I have to say Portland. The Portland Timbers. I never played in Seattle but I went to watch a game there as a spectator and that’s also pretty amazing, but I really love playing away against the Timbers. They do something very particular when they play the national anthem that’s pretty special. When you watch a game between both the Timbers and the Sounders, the stadiums are usually packed out. It’s fantastic to see.

Henry made an instant impact when he signed with the Red Bulls by helping them get to the MLS Eastern Conference title in 2010.

“I didn’t save anyone’s life, I’m not a hero. I was just out there to play the game.”

Who’s the best player you’ve ever played alongside?

Dennis Bergkamp.

If you hadn’t made it as a soccer player, what career path might you have chosen? Any big regret?

No. Everything happens for a reason. Whatever happens to you, good or bad, shapes you into the person you are. So, for me, everything led to this life I live now. I never had anything else in my head, so I could sit here and pretend that I could be something else —but the truth is soccer is all I ever had in my head. I had a drive and still have it to this day. I still love it and I always will. Don’t get me wrong, I went to school, I had to study, I had to make sure that if I failed I had something else but in my mind I just was not going to let that happen.

Soccer has afforded you a well-traveled life. You’ve had the privilege of living in many fantastic countries around the world, France, Spain, Italy, the U.K. and now the U.S. Which makes you uniquely qualified to tell us….who has the best cuisine? Burgers? Fish & chips? Tapas or escargot?

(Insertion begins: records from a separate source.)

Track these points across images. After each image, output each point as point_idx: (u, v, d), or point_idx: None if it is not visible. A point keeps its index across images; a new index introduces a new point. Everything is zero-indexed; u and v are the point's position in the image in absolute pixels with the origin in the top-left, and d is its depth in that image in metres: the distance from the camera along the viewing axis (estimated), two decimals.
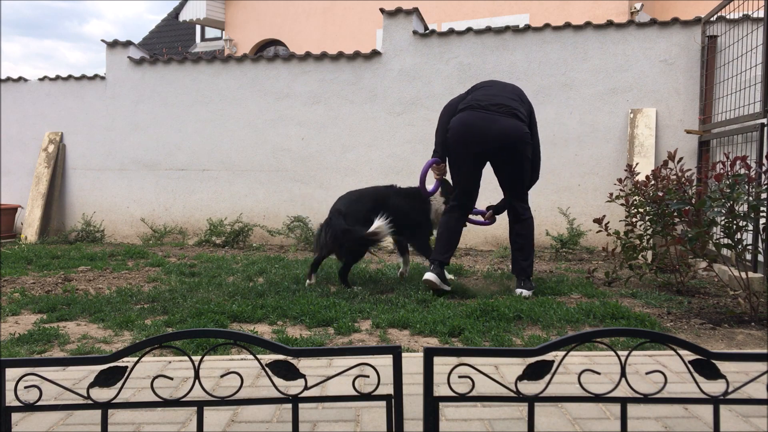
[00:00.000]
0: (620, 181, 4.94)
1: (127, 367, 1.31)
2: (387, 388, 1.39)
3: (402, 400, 1.29)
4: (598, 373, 1.51)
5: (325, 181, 7.44)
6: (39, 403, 1.33)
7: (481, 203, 4.64)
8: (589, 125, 6.72)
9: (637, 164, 5.66)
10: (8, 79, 8.59)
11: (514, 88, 4.32)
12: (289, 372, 1.31)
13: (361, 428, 1.96)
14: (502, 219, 6.89)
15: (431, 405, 1.28)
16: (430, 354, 1.27)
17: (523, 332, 3.21)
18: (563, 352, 1.35)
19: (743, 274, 3.66)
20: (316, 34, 13.63)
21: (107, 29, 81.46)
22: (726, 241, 3.61)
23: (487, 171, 4.27)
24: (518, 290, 4.11)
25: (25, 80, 8.55)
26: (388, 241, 5.31)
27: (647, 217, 4.42)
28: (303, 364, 2.55)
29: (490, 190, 4.95)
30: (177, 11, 16.94)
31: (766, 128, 4.64)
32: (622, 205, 4.73)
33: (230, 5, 14.94)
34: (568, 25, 6.80)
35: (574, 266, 5.58)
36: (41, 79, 8.49)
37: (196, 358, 1.37)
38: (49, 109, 8.41)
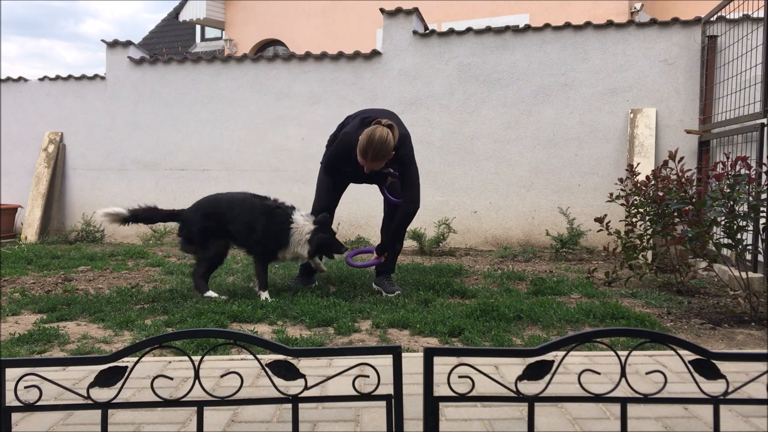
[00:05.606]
0: (621, 180, 4.94)
1: (127, 367, 1.31)
2: (387, 388, 1.39)
3: (402, 400, 1.29)
4: (598, 373, 1.50)
5: None
6: (39, 403, 1.33)
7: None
8: (589, 125, 6.72)
9: (638, 164, 5.66)
10: (8, 79, 8.59)
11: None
12: (289, 372, 1.31)
13: (361, 428, 1.95)
14: (505, 218, 6.92)
15: (431, 405, 1.28)
16: (430, 354, 1.27)
17: (523, 332, 3.21)
18: (563, 352, 1.35)
19: (743, 274, 3.66)
20: (316, 34, 13.62)
21: (103, 28, 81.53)
22: (726, 241, 3.61)
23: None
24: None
25: (26, 80, 8.55)
26: None
27: (647, 217, 4.42)
28: (303, 364, 2.55)
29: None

My mother. West Indian food. I mean you have to go with your mom’s cooking. I know it’s an easy way out, but in my case it’s actually true.

You’re the record goalscorer for France. Record goalscorer for Arsenal. Record number of assists for the Red Bulls. What’s next when you finally hang up your playing boots? Are we going to see you coaching New York? Owning a potential franchise like David Beckham is doing in Miami?

You know, I don’t know what’s going to come next. Honestly, I don’t know. Someone asked me the other day, when I came into the game how did I imagine the end to be? What would the end look like and what would I want people to say about me…I just want people to remember, hopefully, me. Because of my work and that’s it.

I keep on reiterating to everybody, I didn’t save anyone’s life, I’m not a hero, I’m none of those things. I was just out there to play the game and while I understand I gave some people joy and I ended up loving the club I played for most of my career, I didn’t go to war to protect my country. That’s worthy of elevation to the status of ‘hero’, you know? I just want people to remember me for playing some soccer and that’s all. Another player will come along and erase all those records but as long as people can recall me in some way it means that I’ve done something right.